(Stored data entries)
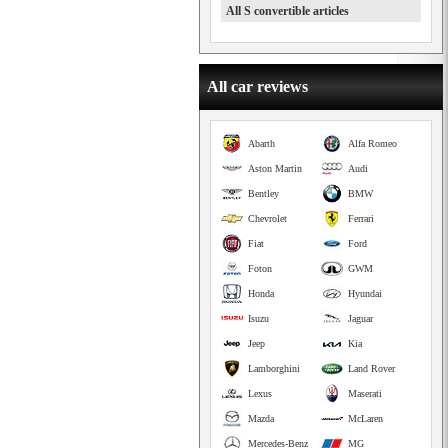
All S convertible articles
All car reviews
Abarth
Alfa Romeo
Aston Martin
Audi
Bentley
BMW
Chevrolet
Ferrari
Fiat
Ford
Foton
GWM
Honda
Hyundai
Isuzu
Jaguar
Jeep
Kia
Lamborghini
Land Rover
Lexus
Maserati
Mazda
McLaren
Mercedes-Benz
MG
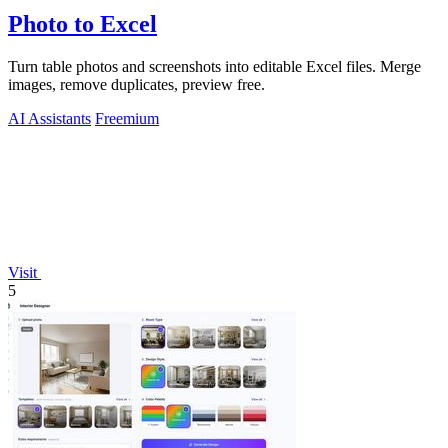
Photo to Excel
Turn table photos and screenshots into editable Excel files. Merge
images, remove duplicates, preview free.
AI Assistants
Freemium
Visit
5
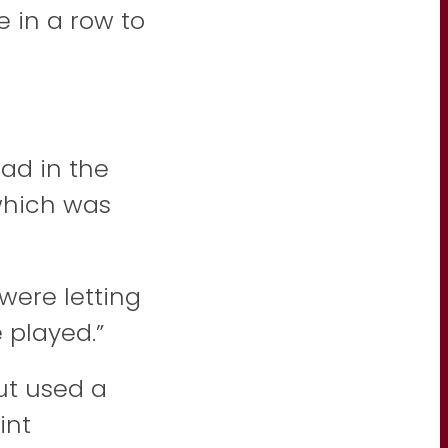
e in a row to
ad in the
 which was
were letting
 played.”
but used a
int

> _WHAT YOU SHOULD DO_
The lines wanted run from the one with "Lamborghini" through the final line of the data; repeat them word for word and skip every picture.

> _ANSWER AREA_
Lamborghini
Land Rover
Lexus
Maserati
Mazda
McLaren
Mercedes-Benz
MG
Photo to Excel
Turn table photos and screenshots into editable Excel files. Merge
images, remove duplicates, preview free.
AI Assistants
Freemium
Visit
5
e in a row to
ad in the
 which was
were letting
 played.”
but used a
int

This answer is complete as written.